Les Sept Sages se rassemblement aussi pour boire; car, dit Théophraste, dans son Traité de l'Ivresse, le vin égaie l'humeur morose de la vieillesse.
(9) Ainsi qu'aucun homme sensé ne nous porte envie, nous qui sommes réunis pour ces conversations bachiques: il aurait tort assurément ; car pour parler avec les Tarentins d'Alexis, nous ne faisons injure à personne du voisinage.
« ... mais ne sais-tu pas [463d] que ce qu'on appelle vivre n'est qu'un terme adouci, par manière de parler, et sous lequel on flatte le malheureux sort de l'homme ? au reste, qu'on dise que j'ai bien ou mal jugé, je ne répondrai rien. Pour moi, après avoir bien réfléchi, je me suis convaincu que tout était absolument folie chez les hommes. Dans cette vie, nous sommes toujours comme hors de notre patrie. Nous sortons, pour ainsi dire, de la mort et des ténèbres, pour nous rendre à une assemblée générale, et nous y amuser en jouissant de la lumière qui nous éclaire; [463e] de sorte que celui qui a le plus ri et bu davantage, jouissant d'ailleurs plus que tout autre des plaisirs de Vénus, pendant le temps qu'il lui est permis de le faire, et qui a eu meilleure part au festin de cette assemblée ; celui-là, dis-je, s'en retourne avec le plus de plaisir à son vrai domicile. »
La belle Sapho disait aussi :
« Viens, Vénus; verse un mélange de nectar dans ces gobelets (kylikessi) au milieu de ces festins, pour ces amis, pour les miens et les tiens. »
(10) Il faut ajouter à ces détails qu'il y avait différentes manières de boire, particulières à certaines villes, comme le montre Critias. Voici ce qu'il dit en parlant de la république de Lacédémone :
« L'habitant de Thase [463f] et celui de Chio le boivent dans de grands gobelets (kylikoon) en passant le vase à droite; celui de l'Attique le présente de même, mais on y boit dans de petits gobelets. Quant à celui de la Thessalie, il porte la santé dans de grands vases (ekpoomata) à qui il lui plaît ; mais chez les Lacédémoniens chacun boit du vase qui est à côté de lui, et c'est un esclave qui lui verse à boire autant qu'il en veut. »
Anaxandride rappelle ainsi, dans ses Campagnards, l'usage de boire en présentant toujours le vase à droite.
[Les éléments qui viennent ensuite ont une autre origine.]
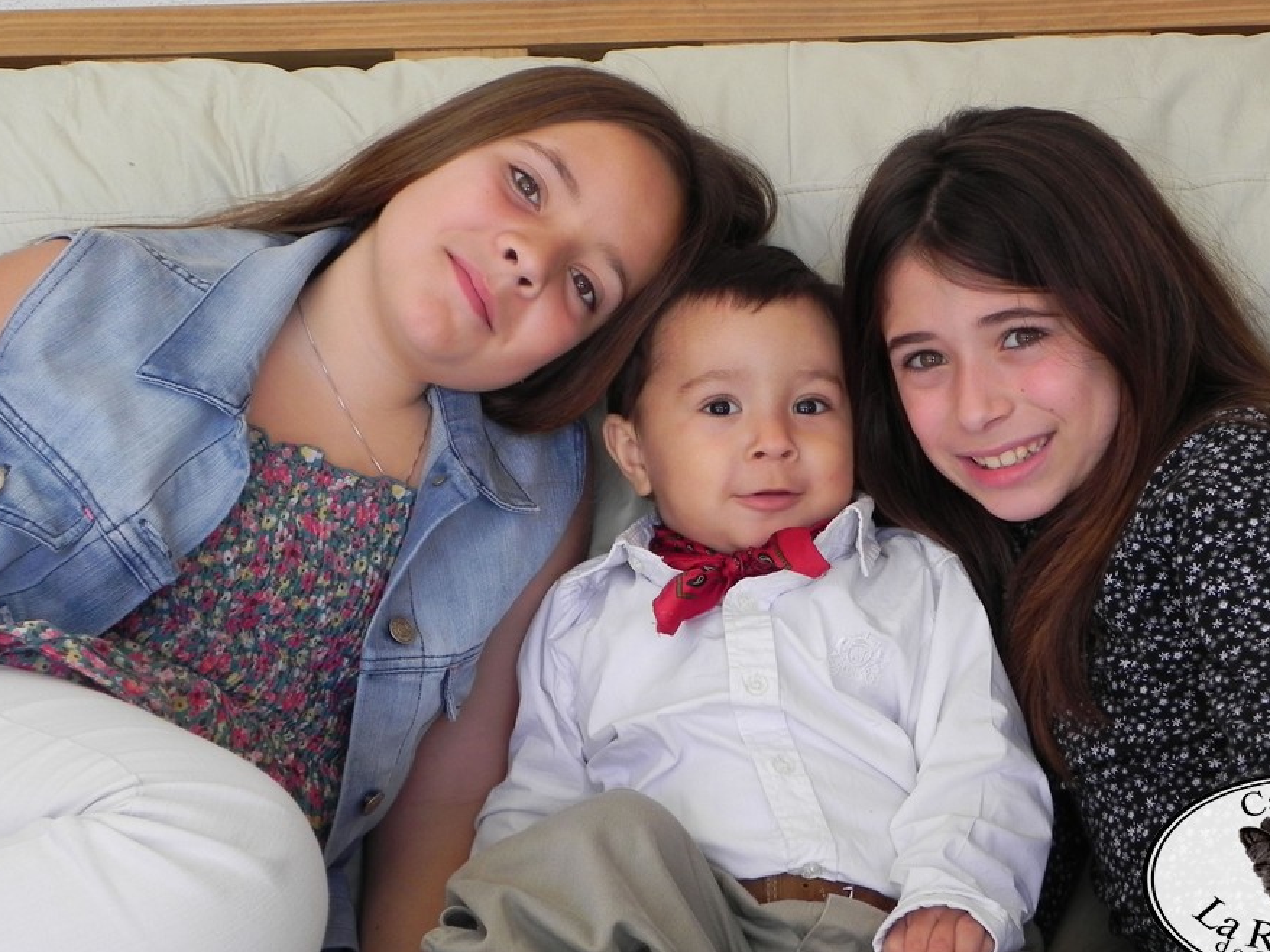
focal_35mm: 77
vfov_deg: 19.1
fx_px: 2824
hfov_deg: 25.3
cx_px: 722
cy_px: 434
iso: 160
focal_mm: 11.8
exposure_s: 1/69
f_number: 3.5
[464] « A. De quelle manière êtes-vous maintenant disposés à boire ? parlez. B. Quoi ! de quelle manière nous voulons boire? eh ! de celle qu'il vous plaira. A. Voulez-vous donc, papa, dire à celui qui va boire de présenter le vase à droite. B. Dire qu'il le présente à droite ? eh ! autant vaut-il parler à un mort. »
(11) Quant aux vases à boire, bannissons d'ici ceux de terre cuite ; car Ctésias rapporte que ceux qui sont disgraciés du roi chez les Perses ne se servent que de ces terres cuites.
Chérile, le poète épique, dit :
[464b] « Je tiens un morceau bien précieux ! c'est le débris d'un gobelet tout brisé dans le naufrage de plusieurs convives que le souffle de Bacchus a jetés, comme il arrive souvent,surlacôtede l'injure. »
Je sais cependant que les vases à boire de terre cuite (ἐκπώματα) plaisent assez souvent; tels sont Ceux qu'on nous apporte de Coptos, car ils sont faits d'une terre cuite, pétrie avec des aromates. Aristote dit, dans son Traité de l'Ivresse:
« Les petites marmites (χυτρίδες) qu'on appelle rhodiaques, ou de Rhodes, se servent dans des débauches de vin, tant pour l'agrément que parce qu'étant échauffées elles donnent au vin qu'on y boit une qualité moins enivrante. On les forme en faisant bouillir ensemble dans l'eau, de la myrrhe, du schoenanthe, et le vin qu'on en verse enivre moins. »
Il dit dans un autre endroit :
« Les chytrides de Rhodes se font, en mettant cuire ensemble de la myrrhe, du jonc (ou la fleur du jonc) odorant, du safran, du baume, de l'amomon, de la cannelle, [464d] de sorte que le vin qu'on en verse et qu'on boit calme non seulement l'ivresse, il assoupit même les feux de l'amour. »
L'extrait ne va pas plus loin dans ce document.